My position on the FBI/Apple spat is that I completely advocate the establishment of what I would call an 'artificially maintained' ceiling of privacy moving forward in the digital age. Before smartphones and the interwebs people had ways to maintain privacy by default. Information was handled in analog form, on paper, over copper, and in-person, all by default . To use 1970s telephones as an example, all without the miracle of encryption, people could 'erase' their conversation by simply ending the phone call and hanging up the phone. That was it. Once the line was dead the conversation could not be played back nor could investigators 'recover' any bit of that conversation under ordinary circumstances. Yes, a tap could be placed on the phone, if that was merited for some reason, or, perhaps one of the parties themselves might take steps to record the conversation using their own equipment (a la Nixon). But these were 'you do the work and get the clearance' efforts. Nobody just snapped a finger and recovered information as a given otherwise.
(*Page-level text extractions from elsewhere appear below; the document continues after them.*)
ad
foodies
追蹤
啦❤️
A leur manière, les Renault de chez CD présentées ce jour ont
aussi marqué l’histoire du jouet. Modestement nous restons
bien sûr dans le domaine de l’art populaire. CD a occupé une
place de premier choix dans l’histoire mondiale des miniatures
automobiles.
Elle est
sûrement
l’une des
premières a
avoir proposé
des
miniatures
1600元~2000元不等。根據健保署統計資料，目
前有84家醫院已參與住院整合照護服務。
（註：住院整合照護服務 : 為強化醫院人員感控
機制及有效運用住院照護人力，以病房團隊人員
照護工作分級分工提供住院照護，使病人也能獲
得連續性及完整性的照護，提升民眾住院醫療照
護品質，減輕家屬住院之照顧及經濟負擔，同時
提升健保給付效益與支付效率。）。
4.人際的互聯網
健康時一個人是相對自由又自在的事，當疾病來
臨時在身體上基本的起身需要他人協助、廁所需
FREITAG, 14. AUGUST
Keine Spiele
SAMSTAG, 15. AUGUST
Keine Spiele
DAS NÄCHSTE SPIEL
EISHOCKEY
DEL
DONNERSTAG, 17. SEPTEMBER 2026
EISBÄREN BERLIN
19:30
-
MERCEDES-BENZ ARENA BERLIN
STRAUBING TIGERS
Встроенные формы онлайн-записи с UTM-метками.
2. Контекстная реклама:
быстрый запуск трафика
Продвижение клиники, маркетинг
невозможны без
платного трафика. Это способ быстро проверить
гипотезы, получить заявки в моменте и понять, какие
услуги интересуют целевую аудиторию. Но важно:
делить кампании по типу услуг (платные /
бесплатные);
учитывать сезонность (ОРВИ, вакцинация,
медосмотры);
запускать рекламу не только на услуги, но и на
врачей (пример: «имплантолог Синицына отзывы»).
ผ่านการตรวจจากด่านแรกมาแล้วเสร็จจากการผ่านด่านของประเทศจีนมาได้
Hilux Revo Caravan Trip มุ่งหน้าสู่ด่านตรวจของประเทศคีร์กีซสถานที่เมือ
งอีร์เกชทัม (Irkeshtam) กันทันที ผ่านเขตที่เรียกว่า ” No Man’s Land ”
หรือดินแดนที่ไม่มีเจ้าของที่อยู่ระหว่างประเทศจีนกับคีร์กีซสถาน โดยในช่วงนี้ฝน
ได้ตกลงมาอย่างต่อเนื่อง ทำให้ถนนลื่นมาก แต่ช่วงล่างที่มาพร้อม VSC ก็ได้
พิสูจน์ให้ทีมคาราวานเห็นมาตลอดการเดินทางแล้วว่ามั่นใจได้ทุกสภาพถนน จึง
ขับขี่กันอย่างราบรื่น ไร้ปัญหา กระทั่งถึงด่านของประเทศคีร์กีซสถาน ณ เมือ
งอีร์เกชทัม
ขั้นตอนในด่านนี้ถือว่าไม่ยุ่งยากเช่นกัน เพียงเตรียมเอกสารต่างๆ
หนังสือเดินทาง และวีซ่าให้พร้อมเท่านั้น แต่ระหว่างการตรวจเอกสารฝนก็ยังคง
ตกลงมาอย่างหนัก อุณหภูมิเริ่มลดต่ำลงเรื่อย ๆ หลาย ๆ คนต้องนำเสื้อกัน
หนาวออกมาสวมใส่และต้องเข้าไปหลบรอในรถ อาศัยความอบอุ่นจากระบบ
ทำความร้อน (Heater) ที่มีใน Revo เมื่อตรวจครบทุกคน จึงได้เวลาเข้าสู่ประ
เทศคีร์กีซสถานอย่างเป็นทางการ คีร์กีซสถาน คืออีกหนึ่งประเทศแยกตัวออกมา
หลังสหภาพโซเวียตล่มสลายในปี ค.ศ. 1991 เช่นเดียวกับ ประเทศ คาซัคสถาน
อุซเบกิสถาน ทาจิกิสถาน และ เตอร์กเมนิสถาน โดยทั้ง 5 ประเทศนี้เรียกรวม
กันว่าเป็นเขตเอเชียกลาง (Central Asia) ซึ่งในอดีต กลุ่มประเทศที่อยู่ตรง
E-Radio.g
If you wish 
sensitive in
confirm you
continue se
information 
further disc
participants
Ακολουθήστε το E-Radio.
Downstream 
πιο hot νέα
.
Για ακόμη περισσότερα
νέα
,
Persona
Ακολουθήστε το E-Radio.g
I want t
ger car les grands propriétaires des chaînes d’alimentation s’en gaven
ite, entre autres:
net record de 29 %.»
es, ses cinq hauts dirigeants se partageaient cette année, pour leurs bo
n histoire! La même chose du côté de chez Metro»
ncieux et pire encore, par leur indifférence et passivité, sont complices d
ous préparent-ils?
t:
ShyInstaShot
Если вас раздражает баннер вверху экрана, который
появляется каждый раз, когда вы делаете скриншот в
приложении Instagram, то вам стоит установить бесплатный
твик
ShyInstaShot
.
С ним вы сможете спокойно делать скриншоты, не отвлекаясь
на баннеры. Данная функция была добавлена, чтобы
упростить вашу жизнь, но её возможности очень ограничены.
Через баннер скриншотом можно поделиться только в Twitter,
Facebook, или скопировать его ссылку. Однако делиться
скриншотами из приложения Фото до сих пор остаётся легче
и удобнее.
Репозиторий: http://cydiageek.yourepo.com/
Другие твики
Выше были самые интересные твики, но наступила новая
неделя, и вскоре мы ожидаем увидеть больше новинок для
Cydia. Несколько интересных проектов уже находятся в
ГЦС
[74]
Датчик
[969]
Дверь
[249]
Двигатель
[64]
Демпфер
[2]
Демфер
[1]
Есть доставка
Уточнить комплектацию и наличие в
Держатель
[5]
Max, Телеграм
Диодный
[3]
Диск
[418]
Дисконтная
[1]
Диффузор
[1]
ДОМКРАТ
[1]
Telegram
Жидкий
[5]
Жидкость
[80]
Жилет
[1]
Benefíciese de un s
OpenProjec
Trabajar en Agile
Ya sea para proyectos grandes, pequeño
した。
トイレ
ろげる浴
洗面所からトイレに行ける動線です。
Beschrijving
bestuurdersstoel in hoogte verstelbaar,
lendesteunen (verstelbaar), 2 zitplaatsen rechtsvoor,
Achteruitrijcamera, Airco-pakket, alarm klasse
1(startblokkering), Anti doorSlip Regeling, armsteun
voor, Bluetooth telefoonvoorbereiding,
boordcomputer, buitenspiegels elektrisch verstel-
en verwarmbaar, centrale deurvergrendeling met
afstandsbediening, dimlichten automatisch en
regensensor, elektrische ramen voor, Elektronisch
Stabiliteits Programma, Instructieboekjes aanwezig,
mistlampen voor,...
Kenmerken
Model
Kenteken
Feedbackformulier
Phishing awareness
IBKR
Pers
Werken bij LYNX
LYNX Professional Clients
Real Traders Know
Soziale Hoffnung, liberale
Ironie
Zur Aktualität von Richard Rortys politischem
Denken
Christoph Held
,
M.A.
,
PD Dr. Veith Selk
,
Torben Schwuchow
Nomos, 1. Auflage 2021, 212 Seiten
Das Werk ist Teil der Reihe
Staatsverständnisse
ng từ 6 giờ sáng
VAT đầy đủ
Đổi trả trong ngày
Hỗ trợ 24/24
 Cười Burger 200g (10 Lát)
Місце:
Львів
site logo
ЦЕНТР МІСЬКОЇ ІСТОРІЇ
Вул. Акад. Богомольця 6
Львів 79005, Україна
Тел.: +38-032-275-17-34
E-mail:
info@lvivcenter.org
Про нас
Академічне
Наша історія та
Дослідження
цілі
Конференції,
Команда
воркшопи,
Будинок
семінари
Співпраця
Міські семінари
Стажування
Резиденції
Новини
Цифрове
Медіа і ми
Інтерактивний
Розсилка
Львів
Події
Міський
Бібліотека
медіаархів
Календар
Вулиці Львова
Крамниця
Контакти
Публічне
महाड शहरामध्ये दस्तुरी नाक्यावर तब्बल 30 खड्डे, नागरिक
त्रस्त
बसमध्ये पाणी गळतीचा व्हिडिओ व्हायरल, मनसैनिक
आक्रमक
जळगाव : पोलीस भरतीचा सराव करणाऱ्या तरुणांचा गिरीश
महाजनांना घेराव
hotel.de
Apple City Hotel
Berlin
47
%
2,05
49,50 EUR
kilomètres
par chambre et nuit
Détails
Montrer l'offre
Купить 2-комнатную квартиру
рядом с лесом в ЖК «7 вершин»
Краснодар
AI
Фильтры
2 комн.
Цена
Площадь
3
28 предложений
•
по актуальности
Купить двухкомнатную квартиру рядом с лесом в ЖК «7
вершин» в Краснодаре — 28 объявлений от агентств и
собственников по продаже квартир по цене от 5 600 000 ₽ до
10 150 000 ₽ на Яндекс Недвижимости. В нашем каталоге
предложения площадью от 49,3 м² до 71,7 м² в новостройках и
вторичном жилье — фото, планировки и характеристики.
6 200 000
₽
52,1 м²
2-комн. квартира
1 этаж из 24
This has all changed such that in order to live and function today we must now by default give in to digital conduits that are capable of tracking and revealing everything about us. Collection of our work and thoughts is increasingly the default process now; so much so that one is almost suspicious about people who avoid technology. Thus, if we believe there is a value to knowing there is a zero-recourse option for retrieving the things we say and do in the digital world, it makes sense that some effort by someone, tech companies or others, seek to 'fake' a boundary that everyone can trust will never be breached. In this regard I support Apple's position.
That all being said I'm a little surprised by Apple's argument in this matter that once something - a technique - is created it effectively ends the protection against it forever. I believe people would agree with that concept in general but on this point they might disagree that Apple would really be inventing something new. If I understand what the FBI is requesting correctly what's being asked for is a simple code change that tells an iPhone, and just one in this case, to disregard repeated attempts to guess a password rather than deleting its content after X tries (10 to be precise). In so accommodating, the FBI would have the subsequent freedom to try a brute force password-guessing marathon on the phone until, one day, some script hits on the right password. I am not sure people would characterize such a change in the code as 'something new' and ominous because the code driving iPhone is malleable by its very nature. The 'technique' Apple is avoiding introduction of to the world is 'in the world' already as malleable lines of computer code. Hence, while this effort to maintain an in-penetrable ceiling is probably spot on all right, the reasoning is a little vulnerable, as put.